- [Action item]:
Answer these questions using the interview excerpt about the article retraction:
1. What had Ashton said that the retracted article did not include?
2. Which articles is the interviewee open to taking down?
3. What was the majority of the decision to retract the April 26th article due to?
:: Document segment ::
Like I’ve said, our articles are online, and people link to them. People’s names will show up in searches. I think that it is our responsibility to look really closely at this kind of thing. Given that, the article was poorly written, it did take some things out of context, and did not include that Ashton [Cohen] had said he was reaching out [to his critics]; that’s why it was retracted.

At the same time people have already asked me if they can get their names removed from divestment-related articles published two years ago. Right now I’m still open to feedback from the general public, but it’s an entirely new can of worms to do things retroactively. I’ve never taken an article offline before besides this one, and if I were to do so again the burden of proof on the person requesting [a retroactive retraction] would be extremely heavy. Now I’m open to hearing more feedback about what we’ve done wrong, and which articles have portrayed people badly in the past. But going way back anyone could say ‘I was portrayed in a bad way’ and we have no way of assessing the claim.

TM: Are you specifically talking about removing past articles that former students say portrayed them inaccurately, or just unflattering?

AC: Some of the articles in question are just be letters to the editor, and the author will say that, for example, they are now going to law school and don’t want juvenile writing to be associated with their name. We receive a lot of these requests, and in most cases don’t take them down — it is their writing, there’s no libel or slander involved, and this is how they chose to portray themselves. The only articles I would be open to taking down are ones that can be proven to be false.

TM: Would you say that your decision to retract the April 26th article was strictly related to the article’s “failure of reporting”, or was it driven by external considerations?

AC: The majority of the decision was a due to a failure of reporting. The Guardian as an entity has been under fire from both sides, who have implied that we’re both pro-Israel and anti-Israel. I think that my retraction did consider the Guardian’s [wider] context, simply because we want to continue reporting this issue. If we write articles that even I admit are poorly written or poorly edited then we are not going to be a relevant, trusted source of information. If we retract an article it is because of the reporting, but also because it is the Guardian’s duty to provide articles that are informed, and both sides can agree portrayed them fairly. This article didn’t do that.

TM: What steps are the Guardian taking to avoid this type of situation in the future?
:::
:: Given entries ::
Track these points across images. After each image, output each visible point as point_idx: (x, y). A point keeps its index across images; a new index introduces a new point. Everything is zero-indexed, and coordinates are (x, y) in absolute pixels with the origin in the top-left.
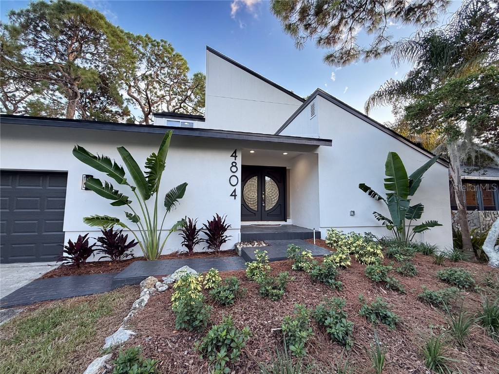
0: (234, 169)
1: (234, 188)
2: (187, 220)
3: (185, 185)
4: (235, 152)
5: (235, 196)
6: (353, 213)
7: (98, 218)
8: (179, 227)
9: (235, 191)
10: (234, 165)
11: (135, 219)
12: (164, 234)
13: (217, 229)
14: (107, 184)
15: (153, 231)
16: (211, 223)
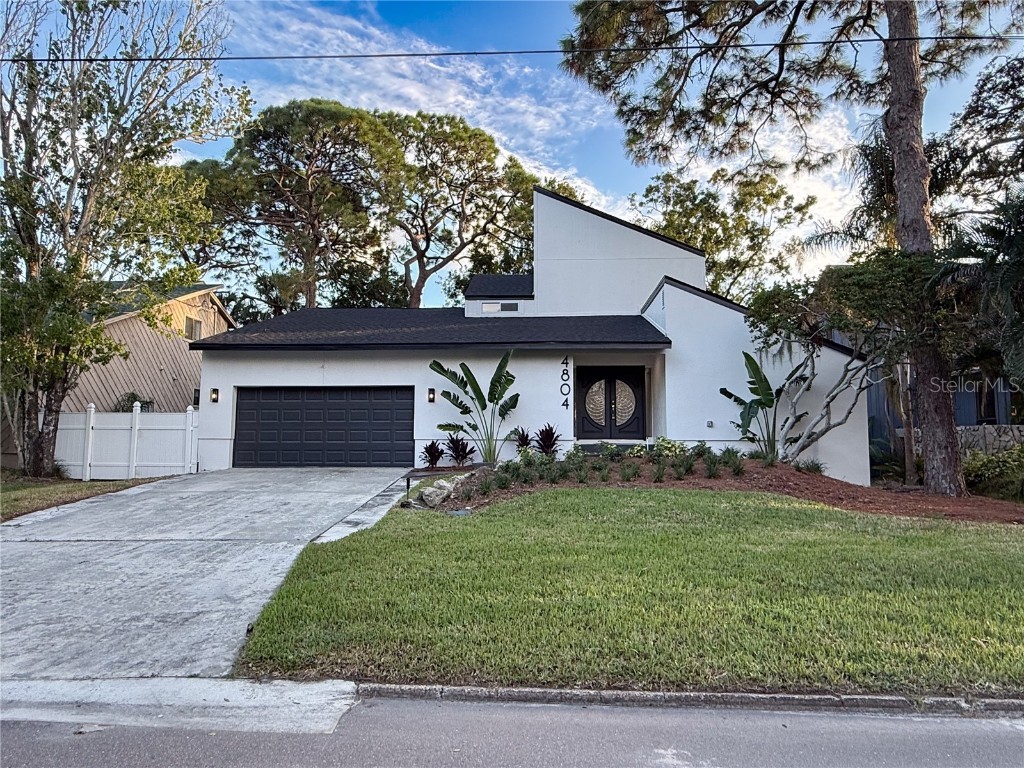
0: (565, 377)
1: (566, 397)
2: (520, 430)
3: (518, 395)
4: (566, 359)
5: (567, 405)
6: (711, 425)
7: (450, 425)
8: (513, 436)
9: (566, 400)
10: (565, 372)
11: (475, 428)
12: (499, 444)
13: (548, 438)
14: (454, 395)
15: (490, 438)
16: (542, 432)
:::
- [Solution to this task]:
1. That he was reaching out to his critics.
2. Only ones that can be proven to be false.
3. A failure of reporting.